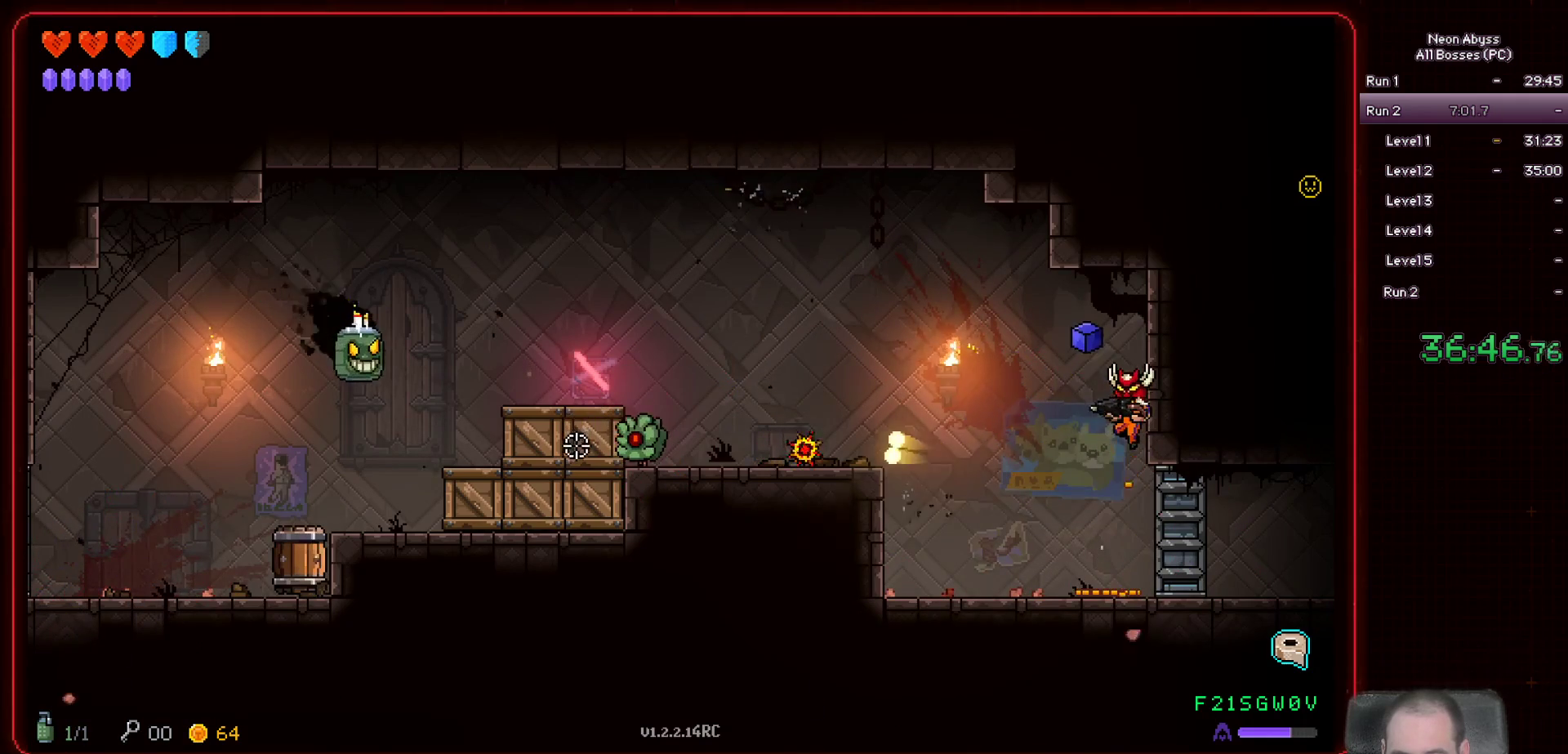
{"keys": ["space"], "mouse": ["left"], "events": [[350, "space", "down"]]}
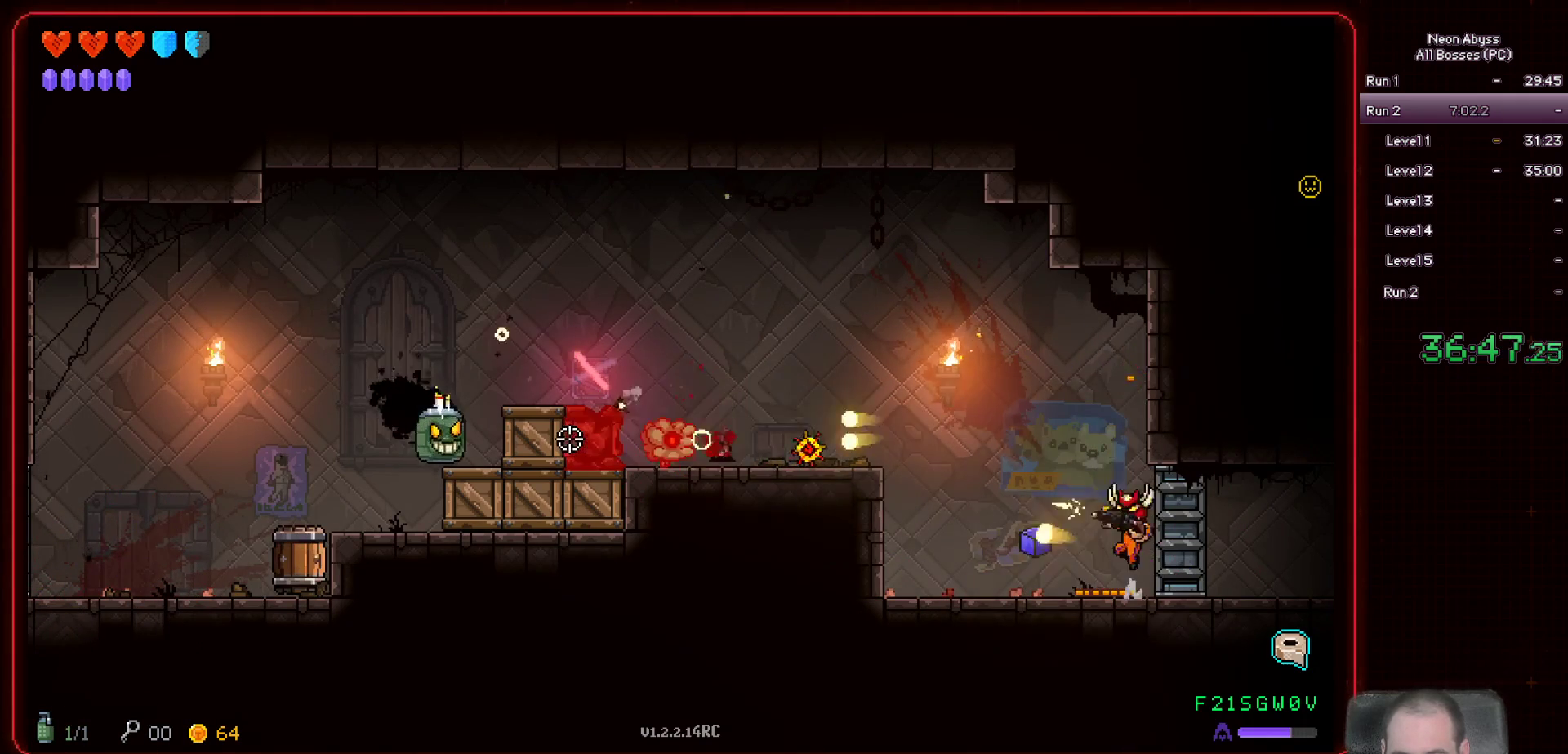
{"keys": [], "mouse": ["left"], "events": [[100, "space", "up"]]}
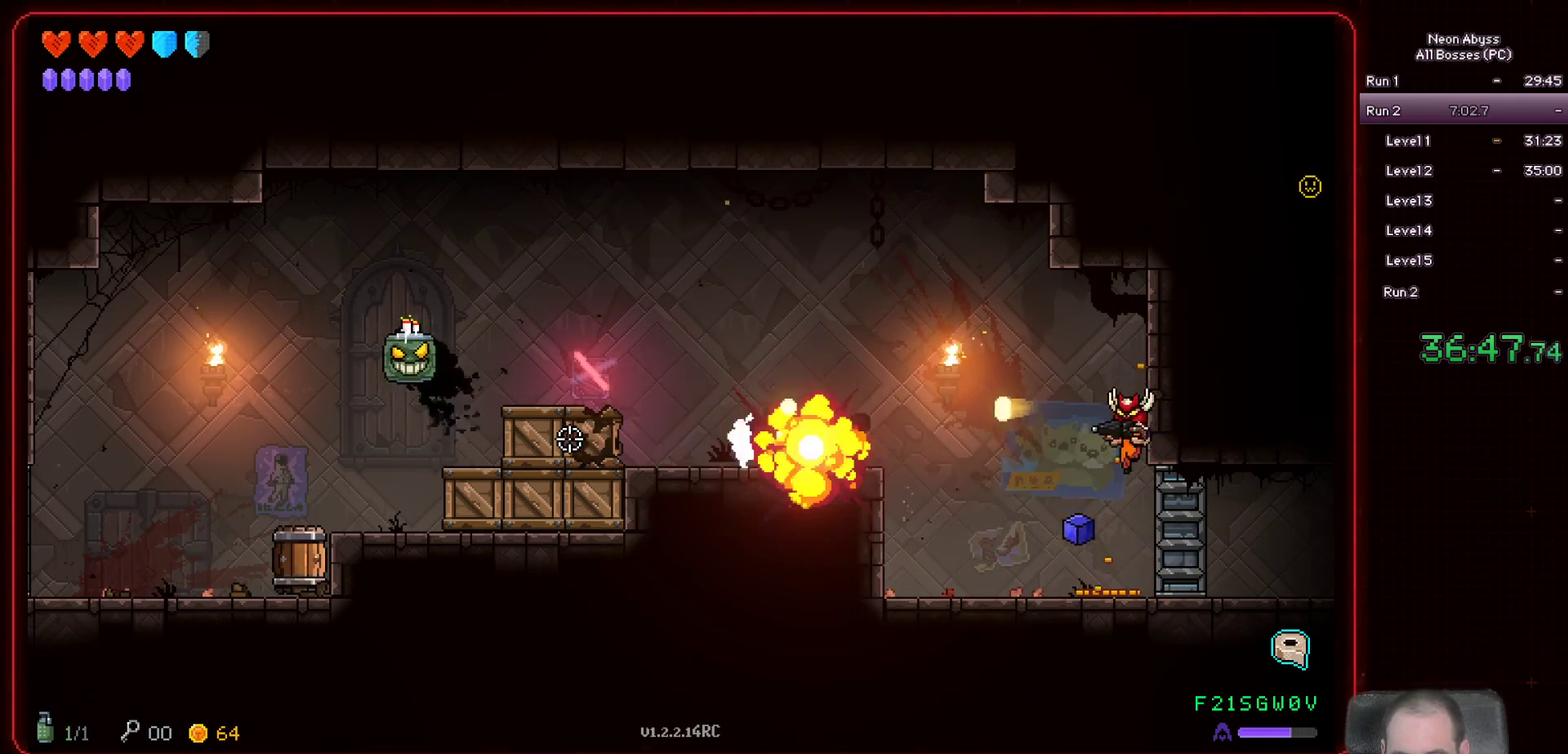
{"keys": ["a"], "mouse": ["left"], "events": [[434, "a", "down"]]}
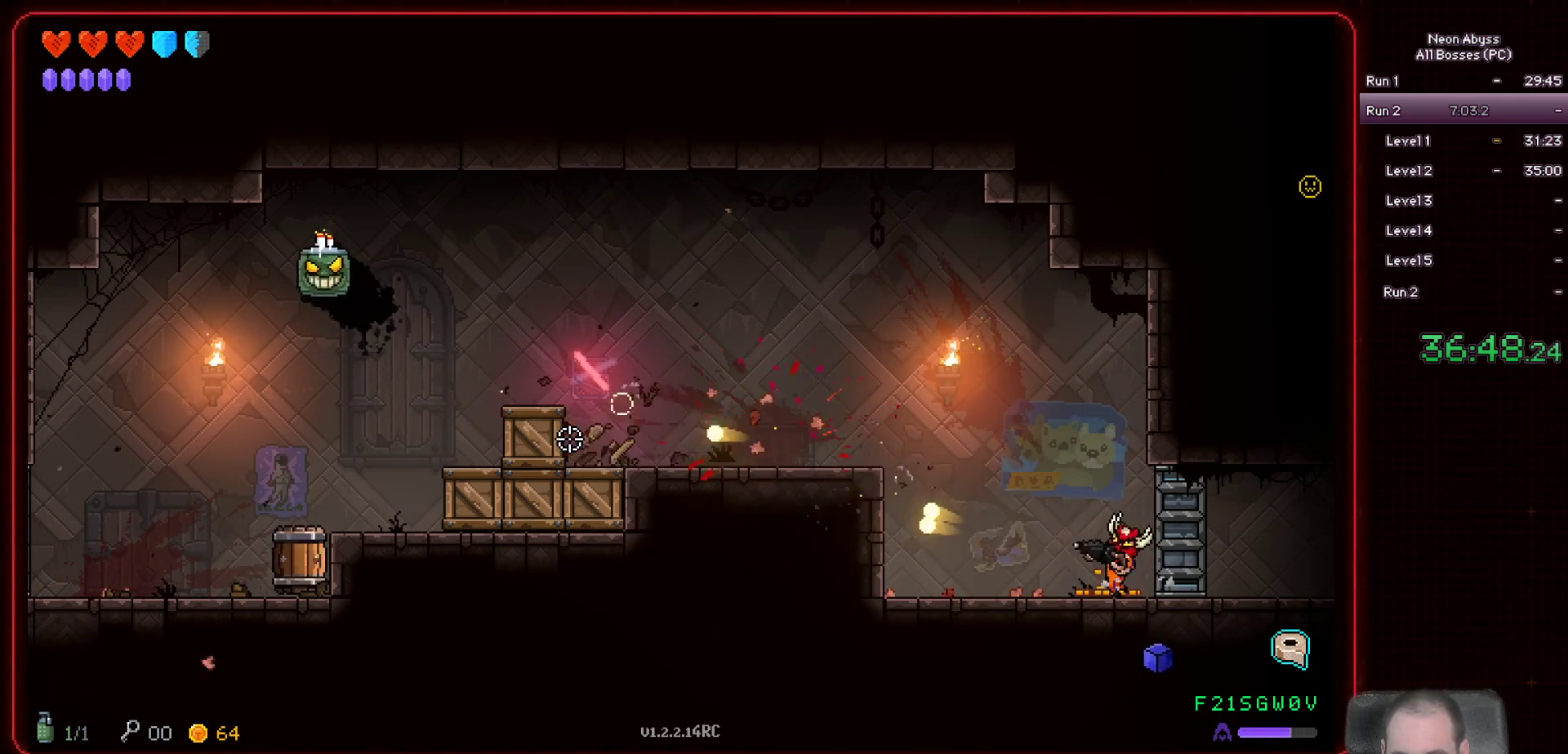
{"keys": ["a"], "mouse": ["left"], "events": [[117, "space", "down"], [451, "space", "up"]]}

*WHAT YOU WILL DO:*
Copy all the data exactly as written, but skip any picture.

*WRITTEN SOLUTION:*
{"keys": ["space"], "mouse": ["left"], "events": [[350, "space", "down"]]}
{"keys": [], "mouse": ["left"], "events": [[100, "space", "up"]]}
{"keys": ["a"], "mouse": ["left"], "events": [[434, "a", "down"]]}
{"keys": ["a"], "mouse": ["left"], "events": [[117, "space", "down"], [451, "space", "up"]]}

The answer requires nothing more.